*SOURCE PASSAGE*.
■ ■ ■ ■ ■ ■ ■
Exercises

IXPs

Find the top 10 IXPs in terms of members.

MATCH (m:AS)-[:MEMBER_OF]->(i:IXP)
RETURN i.name AS ixp_name, count(DISTINCT m) as num_members
ORDER BY num_members DESC
LIMIT 10

Find the top 10 ASes in terms of IXP membership.

MATCH (m:AS)-[:MEMBER_OF]->(i:IXP)
RETURN m.asn AS asn, count(DISTINCT i) as num_ixps
ORDER BY num_ixps DESC
LIMIT 10

Which are the top 10 IXPs for which CAIDA reports more members than PeeringDB?

Note: IXP data provided by CAIDA is an aggregation of PeeringDB, PCH, and HE data.

Bonus: for some of these ASes we have looking glass information too (reference_org: 'Alice-LG'). Show also the counts from the looking glass.

MATCH (c:AS)-[:MEMBER_OF {reference_org: 'CAIDA'}]->(i:IXP)
MATCH (p:AS)-[:MEMBER_OF {reference_org: 'PeeringDB'}]->(i)
WITH i.name AS ixp_name, count(DISTINCT c) AS num_members_caida, count(DISTINCT p) AS num_members_pdb
WHERE num_members_caida > num_members_pdb
RETURN ixp_name, num_members_caida, num_members_pdb
ORDER BY num_members_caida DESC
LIMIT 10

Bonus:

MATCH (c:AS)-[:MEMBER_OF {reference_org: 'CAIDA'}]->(i:IXP)
MATCH (p:AS)-[:MEMBER_OF {reference_org: 'PeeringDB'}]->(i)
OPTIONAL MATCH (lg_member:AS)-[:MEMBER_OF {reference_org: 'Alice-LG'}]->(i)
WITH i.name AS ixp_name, count(DISTINCT c) AS num_members_caida, count(DISTINCT p) AS num_members_pdb, count(DISTINCT lg_member) AS num_members_lg
WHERE num_members_caida > num_members_pdb
RETURN ixp_name, num_members_caida, num_members_pdb, num_members_lg
ORDER BY num_members_caida DESC
LIMIT 10

The query above is very slow. You can optimize it by only searching for looking glass information for IXPs that will be included in the output:

MATCH (c:AS)-[:MEMBER_OF {reference_org: 'CAIDA'}]->(i:IXP)
■ ■ ■ ■ ■ ■ ■
Records drawn from a data source:

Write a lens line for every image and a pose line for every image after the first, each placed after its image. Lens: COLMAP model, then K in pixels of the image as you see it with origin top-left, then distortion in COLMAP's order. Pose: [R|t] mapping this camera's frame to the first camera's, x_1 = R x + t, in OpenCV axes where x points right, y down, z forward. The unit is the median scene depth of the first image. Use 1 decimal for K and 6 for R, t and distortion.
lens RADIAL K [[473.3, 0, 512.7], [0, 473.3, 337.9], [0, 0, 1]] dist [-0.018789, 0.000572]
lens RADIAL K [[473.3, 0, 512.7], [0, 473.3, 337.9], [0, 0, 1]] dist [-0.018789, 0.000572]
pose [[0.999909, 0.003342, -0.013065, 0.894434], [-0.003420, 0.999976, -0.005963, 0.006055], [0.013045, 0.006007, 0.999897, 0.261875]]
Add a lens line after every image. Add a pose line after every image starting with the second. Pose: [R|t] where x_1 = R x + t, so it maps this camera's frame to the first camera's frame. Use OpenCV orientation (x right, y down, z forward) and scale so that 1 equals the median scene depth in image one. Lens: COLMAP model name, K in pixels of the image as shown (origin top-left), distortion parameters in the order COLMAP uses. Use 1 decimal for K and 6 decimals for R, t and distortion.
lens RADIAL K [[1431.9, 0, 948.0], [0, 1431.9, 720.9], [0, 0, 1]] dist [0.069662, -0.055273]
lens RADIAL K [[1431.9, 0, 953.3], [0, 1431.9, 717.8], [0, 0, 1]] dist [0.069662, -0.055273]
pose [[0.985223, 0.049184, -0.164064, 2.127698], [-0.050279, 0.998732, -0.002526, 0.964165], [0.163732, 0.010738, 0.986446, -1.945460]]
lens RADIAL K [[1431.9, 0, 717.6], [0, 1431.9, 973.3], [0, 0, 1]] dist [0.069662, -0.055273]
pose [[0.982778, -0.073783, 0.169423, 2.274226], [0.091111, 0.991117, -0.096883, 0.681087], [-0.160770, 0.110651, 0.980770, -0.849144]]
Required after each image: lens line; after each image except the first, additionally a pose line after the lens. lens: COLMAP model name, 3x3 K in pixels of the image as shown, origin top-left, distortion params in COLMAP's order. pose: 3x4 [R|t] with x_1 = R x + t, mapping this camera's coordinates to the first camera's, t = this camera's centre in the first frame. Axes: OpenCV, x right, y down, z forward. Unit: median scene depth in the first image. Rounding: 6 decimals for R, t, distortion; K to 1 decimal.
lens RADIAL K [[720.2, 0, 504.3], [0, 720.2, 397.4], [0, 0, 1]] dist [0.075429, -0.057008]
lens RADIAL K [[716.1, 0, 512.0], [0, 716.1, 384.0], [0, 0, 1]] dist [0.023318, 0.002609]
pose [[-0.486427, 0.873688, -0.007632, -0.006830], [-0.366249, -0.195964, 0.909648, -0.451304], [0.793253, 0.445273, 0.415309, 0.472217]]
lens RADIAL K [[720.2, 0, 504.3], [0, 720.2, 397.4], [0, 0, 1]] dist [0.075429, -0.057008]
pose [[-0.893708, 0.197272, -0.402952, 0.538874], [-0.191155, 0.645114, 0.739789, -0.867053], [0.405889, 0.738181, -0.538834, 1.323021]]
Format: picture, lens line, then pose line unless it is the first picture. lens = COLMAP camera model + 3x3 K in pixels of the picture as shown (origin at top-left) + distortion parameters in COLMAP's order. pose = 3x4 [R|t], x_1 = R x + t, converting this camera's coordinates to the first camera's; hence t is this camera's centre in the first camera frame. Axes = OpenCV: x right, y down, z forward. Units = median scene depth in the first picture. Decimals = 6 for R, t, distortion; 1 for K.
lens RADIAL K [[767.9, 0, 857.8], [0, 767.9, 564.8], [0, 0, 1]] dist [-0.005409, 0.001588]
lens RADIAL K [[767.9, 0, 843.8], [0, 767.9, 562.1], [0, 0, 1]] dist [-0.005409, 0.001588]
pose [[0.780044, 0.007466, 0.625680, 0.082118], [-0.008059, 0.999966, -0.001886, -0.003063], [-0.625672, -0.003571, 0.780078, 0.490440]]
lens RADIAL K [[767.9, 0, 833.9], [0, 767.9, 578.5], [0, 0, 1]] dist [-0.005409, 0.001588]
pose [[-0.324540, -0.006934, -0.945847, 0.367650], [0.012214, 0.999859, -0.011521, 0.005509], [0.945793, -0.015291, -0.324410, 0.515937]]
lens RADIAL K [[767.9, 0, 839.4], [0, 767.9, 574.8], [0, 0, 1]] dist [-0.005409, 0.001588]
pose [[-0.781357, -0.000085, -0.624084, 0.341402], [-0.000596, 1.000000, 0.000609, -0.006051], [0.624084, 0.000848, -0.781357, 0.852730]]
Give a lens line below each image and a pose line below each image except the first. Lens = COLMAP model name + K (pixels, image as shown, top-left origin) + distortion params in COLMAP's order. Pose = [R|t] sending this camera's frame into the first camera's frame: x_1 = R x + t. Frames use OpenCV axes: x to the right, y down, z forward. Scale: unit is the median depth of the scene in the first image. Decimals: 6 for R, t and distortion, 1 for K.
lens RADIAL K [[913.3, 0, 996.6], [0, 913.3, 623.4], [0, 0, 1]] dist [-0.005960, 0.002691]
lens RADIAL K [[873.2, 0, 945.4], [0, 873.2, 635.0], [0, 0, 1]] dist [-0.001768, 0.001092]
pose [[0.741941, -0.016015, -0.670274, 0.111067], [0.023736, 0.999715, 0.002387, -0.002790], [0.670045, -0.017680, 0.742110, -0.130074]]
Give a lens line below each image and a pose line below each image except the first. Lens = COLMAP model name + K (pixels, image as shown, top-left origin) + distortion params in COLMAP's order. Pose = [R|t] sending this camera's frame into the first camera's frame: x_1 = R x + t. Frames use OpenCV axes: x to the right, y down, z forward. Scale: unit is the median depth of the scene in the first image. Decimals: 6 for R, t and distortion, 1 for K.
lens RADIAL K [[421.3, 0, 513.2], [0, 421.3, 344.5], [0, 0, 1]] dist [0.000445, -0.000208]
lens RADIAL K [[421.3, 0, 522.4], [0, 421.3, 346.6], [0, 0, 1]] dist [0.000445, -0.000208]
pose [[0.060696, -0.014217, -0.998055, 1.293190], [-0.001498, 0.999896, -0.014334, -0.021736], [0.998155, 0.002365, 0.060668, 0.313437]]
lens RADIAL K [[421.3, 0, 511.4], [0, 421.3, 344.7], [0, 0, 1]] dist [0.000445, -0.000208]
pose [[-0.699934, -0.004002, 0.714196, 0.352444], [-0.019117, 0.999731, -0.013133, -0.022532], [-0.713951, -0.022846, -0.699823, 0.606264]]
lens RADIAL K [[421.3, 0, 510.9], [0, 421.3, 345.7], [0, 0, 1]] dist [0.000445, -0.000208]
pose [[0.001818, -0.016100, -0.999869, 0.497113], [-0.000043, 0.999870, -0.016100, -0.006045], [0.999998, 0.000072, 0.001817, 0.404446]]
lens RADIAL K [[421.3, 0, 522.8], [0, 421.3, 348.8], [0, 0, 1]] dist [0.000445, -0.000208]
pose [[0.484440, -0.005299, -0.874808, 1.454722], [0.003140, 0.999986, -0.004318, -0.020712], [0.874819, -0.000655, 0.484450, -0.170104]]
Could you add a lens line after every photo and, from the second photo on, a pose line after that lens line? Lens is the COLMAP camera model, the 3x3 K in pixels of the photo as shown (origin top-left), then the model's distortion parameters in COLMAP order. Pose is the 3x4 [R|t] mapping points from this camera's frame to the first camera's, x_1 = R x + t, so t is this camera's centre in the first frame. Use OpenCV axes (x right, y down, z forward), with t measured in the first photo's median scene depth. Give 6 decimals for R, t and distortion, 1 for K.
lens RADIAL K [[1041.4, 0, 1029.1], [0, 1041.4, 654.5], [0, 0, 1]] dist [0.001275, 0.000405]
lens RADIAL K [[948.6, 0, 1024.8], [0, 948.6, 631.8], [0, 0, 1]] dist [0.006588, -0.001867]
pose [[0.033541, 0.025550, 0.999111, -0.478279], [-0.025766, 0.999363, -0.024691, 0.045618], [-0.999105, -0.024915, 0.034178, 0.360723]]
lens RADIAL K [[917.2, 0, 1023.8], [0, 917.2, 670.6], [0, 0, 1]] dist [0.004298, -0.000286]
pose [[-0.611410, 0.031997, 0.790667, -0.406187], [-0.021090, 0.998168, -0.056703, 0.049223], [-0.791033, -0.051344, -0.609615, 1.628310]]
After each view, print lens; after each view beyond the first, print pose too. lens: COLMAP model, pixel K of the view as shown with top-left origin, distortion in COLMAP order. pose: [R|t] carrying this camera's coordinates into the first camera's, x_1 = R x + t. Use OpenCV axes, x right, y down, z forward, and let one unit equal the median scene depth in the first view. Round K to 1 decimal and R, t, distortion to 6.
■ ■ ■ ■ ■ ■ ■
*WORK INSTRUCTIONS*.
1 – List every value assigned to reference_org in the IXP exercises.
2 – In the IXP exercises, copy everything from "Note: IXP data" down to "the looking glass.".

*RESULTS FOR EACH TASK*.
1 – CAIDA, PeeringDB, Alice-LG

2 –
Note: IXP data provided by CAIDA is an aggregation of PeeringDB, PCH, and HE data.

Bonus: for some of these ASes we have looking glass information too (reference_org: 'Alice-LG'). Show also the counts from the looking glass.